● The task: Rewrite the lines below, replacing "Milestone" with "Checkpoint" wherever it appears and changing nothing else. Omit the pictures from your answer.
BEGIN Supplied records
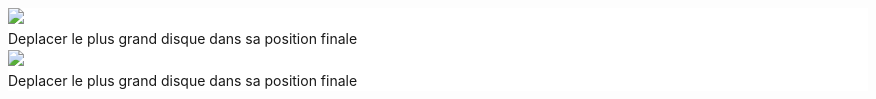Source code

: <div class="fig figcenter ">
  <img src="{{ site.url }}{{ site.baseurl }}/part3/images/hanoi20.png"
  height="200">
  <div class="figcaption">
   Deplacer le plus grand disque dans sa position finale
  </div>
</div>

<div class="fig figcenter ">
  <img src="{{ site.url }}{{ site.baseurl }}/part3/images/hanoi21.png"
  height="200">
  <div class="figcaption">
   Deplacer le plus grand disque dans sa position finale
  </div>
</div>

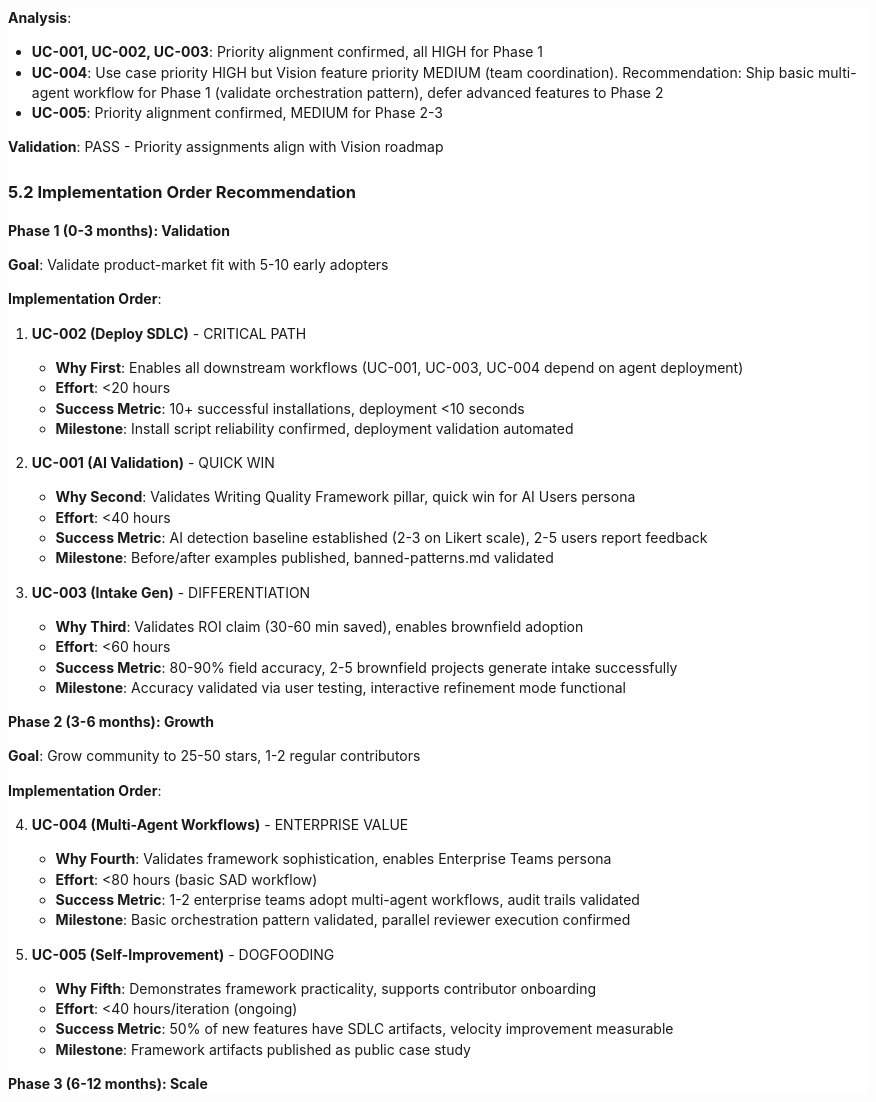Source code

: **Analysis**:

- **UC-001, UC-002, UC-003**: Priority alignment confirmed, all HIGH for Phase 1
- **UC-004**: Use case priority HIGH but Vision feature priority MEDIUM (team coordination). Recommendation: Ship basic multi-agent workflow for Phase 1 (validate orchestration pattern), defer advanced features to Phase 2
- **UC-005**: Priority alignment confirmed, MEDIUM for Phase 2-3

**Validation**: PASS - Priority assignments align with Vision roadmap

### 5.2 Implementation Order Recommendation

**Phase 1 (0-3 months): Validation**

**Goal**: Validate product-market fit with 5-10 early adopters

**Implementation Order**:

1. **UC-002 (Deploy SDLC)** - CRITICAL PATH
   - **Why First**: Enables all downstream workflows (UC-001, UC-003, UC-004 depend on agent deployment)
   - **Effort**: <20 hours
   - **Success Metric**: 10+ successful installations, deployment <10 seconds
   - **Milestone**: Install script reliability confirmed, deployment validation automated

2. **UC-001 (AI Validation)** - QUICK WIN
   - **Why Second**: Validates Writing Quality Framework pillar, quick win for AI Users persona
   - **Effort**: <40 hours
   - **Success Metric**: AI detection baseline established (2-3 on Likert scale), 2-5 users report feedback
   - **Milestone**: Before/after examples published, banned-patterns.md validated

3. **UC-003 (Intake Gen)** - DIFFERENTIATION
   - **Why Third**: Validates ROI claim (30-60 min saved), enables brownfield adoption
   - **Effort**: <60 hours
   - **Success Metric**: 80-90% field accuracy, 2-5 brownfield projects generate intake successfully
   - **Milestone**: Accuracy validated via user testing, interactive refinement mode functional

**Phase 2 (3-6 months): Growth**

**Goal**: Grow community to 25-50 stars, 1-2 regular contributors

**Implementation Order**:

4. **UC-004 (Multi-Agent Workflows)** - ENTERPRISE VALUE
   - **Why Fourth**: Validates framework sophistication, enables Enterprise Teams persona
   - **Effort**: <80 hours (basic SAD workflow)
   - **Success Metric**: 1-2 enterprise teams adopt multi-agent workflows, audit trails validated
   - **Milestone**: Basic orchestration pattern validated, parallel reviewer execution confirmed

5. **UC-005 (Self-Improvement)** - DOGFOODING
   - **Why Fifth**: Demonstrates framework practicality, supports contributor onboarding
   - **Effort**: <40 hours/iteration (ongoing)
   - **Success Metric**: 50% of new features have SDLC artifacts, velocity improvement measurable
   - **Milestone**: Framework artifacts published as public case study

**Phase 3 (6-12 months): Scale**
END Supplied records
● Task solution:
Source code

: <div class="fig figcenter ">
  <img src="{{ site.url }}{{ site.baseurl }}/part3/images/hanoi20.png"
  height="200">
  <div class="figcaption">
   Deplacer le plus grand disque dans sa position finale
  </div>
</div>

<div class="fig figcenter ">
  <img src="{{ site.url }}{{ site.baseurl }}/part3/images/hanoi21.png"
  height="200">
  <div class="figcaption">
   Deplacer le plus grand disque dans sa position finale
  </div>
</div>

Source code

: **Analysis**:

- **UC-001, UC-002, UC-003**: Priority alignment confirmed, all HIGH for Phase 1
- **UC-004**: Use case priority HIGH but Vision feature priority MEDIUM (team coordination). Recommendation: Ship basic multi-agent workflow for Phase 1 (validate orchestration pattern), defer advanced features to Phase 2
- **UC-005**: Priority alignment confirmed, MEDIUM for Phase 2-3

**Validation**: PASS - Priority assignments align with Vision roadmap

### 5.2 Implementation Order Recommendation

**Phase 1 (0-3 months): Validation**

**Goal**: Validate product-market fit with 5-10 early adopters

**Implementation Order**:

1. **UC-002 (Deploy SDLC)** - CRITICAL PATH
   - **Why First**: Enables all downstream workflows (UC-001, UC-003, UC-004 depend on agent deployment)
   - **Effort**: <20 hours
   - **Success Metric**: 10+ successful installations, deployment <10 seconds
   - **Checkpoint**: Install script reliability confirmed, deployment validation automated

2. **UC-001 (AI Validation)** - QUICK WIN
   - **Why Second**: Validates Writing Quality Framework pillar, quick win for AI Users persona
   - **Effort**: <40 hours
   - **Success Metric**: AI detection baseline established (2-3 on Likert scale), 2-5 users report feedback
   - **Checkpoint**: Before/after examples published, banned-patterns.md validated

3. **UC-003 (Intake Gen)** - DIFFERENTIATION
   - **Why Third**: Validates ROI claim (30-60 min saved), enables brownfield adoption
   - **Effort**: <60 hours
   - **Success Metric**: 80-90% field accuracy, 2-5 brownfield projects generate intake successfully
   - **Checkpoint**: Accuracy validated via user testing, interactive refinement mode functional

**Phase 2 (3-6 months): Growth**

**Goal**: Grow community to 25-50 stars, 1-2 regular contributors

**Implementation Order**:

4. **UC-004 (Multi-Agent Workflows)** - ENTERPRISE VALUE
   - **Why Fourth**: Validates framework sophistication, enables Enterprise Teams persona
   - **Effort**: <80 hours (basic SAD workflow)
   - **Success Metric**: 1-2 enterprise teams adopt multi-agent workflows, audit trails validated
   - **Checkpoint**: Basic orchestration pattern validated, parallel reviewer execution confirmed

5. **UC-005 (Self-Improvement)** - DOGFOODING
   - **Why Fifth**: Demonstrates framework practicality, supports contributor onboarding
   - **Effort**: <40 hours/iteration (ongoing)
   - **Success Metric**: 50% of new features have SDLC artifacts, velocity improvement measurable
   - **Checkpoint**: Framework artifacts published as public case study

**Phase 3 (6-12 months): Scale**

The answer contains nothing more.